In fact, in the last couple of decades, I’ve hardly heard anyone refer to the Queen Charlotte Islands. The only exceptions I can recall are The Globe and Mail, which I often think of a newspaper written by seventy-year-olds for seventy-years-old (and as too Eastern to know better), and members of the Monarchist League, who blindly defend anything with the remotest connection to royalty. The people who live on the islands call them Haida Gwaii, and that is enough for most people, either because they’re polite or out a vague sense that the people who live there should have a right to determine the name.

I mean, it’s not as though one person in ten knows who Queen Charlotte was. I know, but, then I read history.

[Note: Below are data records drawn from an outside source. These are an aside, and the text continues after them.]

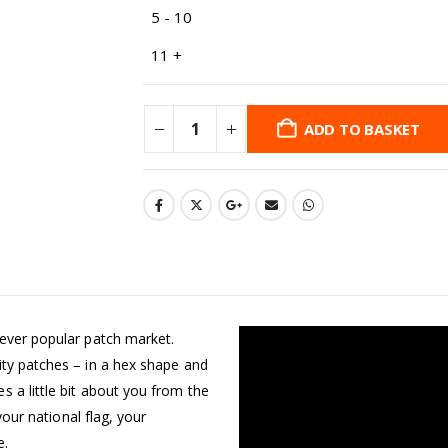
5 - 10
11 +
ADD TO BASKET
 ever popular patch market.
ity patches – in a hex shape and
 a little bit about you from the
your national flag, your
e.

Yet although in theory I have a good deal of sympathy for Queen Charlotte, who had to endure George III’s madness, in which he sometimes yearned for a woman other than her, in practice she doesn’t have much to do with British Columbia. Her sole association is that a ship on George Dixon’s voyage of discovery in 1786 was named for her. She probably would have hard-pressed to locate the islands without help.

At any rate, the 18th century explorers of the Pacific, Cook and Vancouver included, may have been fine surveyors, but I don’t see why we should regard their poverty of imagination as unchangeable. When they came to naming landmarks, their resources were painfully limited: First, their officers, then their ships, then all the members of the English royal family they could remember, then start all over again. If you read about their voyages of discovery, you soon sense an air of desperation about their names. Sometimes, I’m surprised that we don’t have coast lines full of No Name Bays, Capes #42, and Mounts Whatyoumacallit.

By contrast to the arbitrary names of the European explorers, Haida Gwaii is deeply meaningful to those who live there. Translated as something like “Islands of the People,” the new name acknowledges the people who have lived there for a minimum of ten thousand years, developed and still practice some of the most genuinely moving art that I have seen, and who are now moving rapidly towards self-determination. All this seem far more worth acknowledging in a name than a half-forgotten royal consort. Besides, if anyone wants to remember Charlotte of Mecklenburg-Strelitz, the islands still include a Queen Charlotte City.

But when you think of it, the name change isn’t really radical at all. It’s just a recognition of how things are – and have been for some time.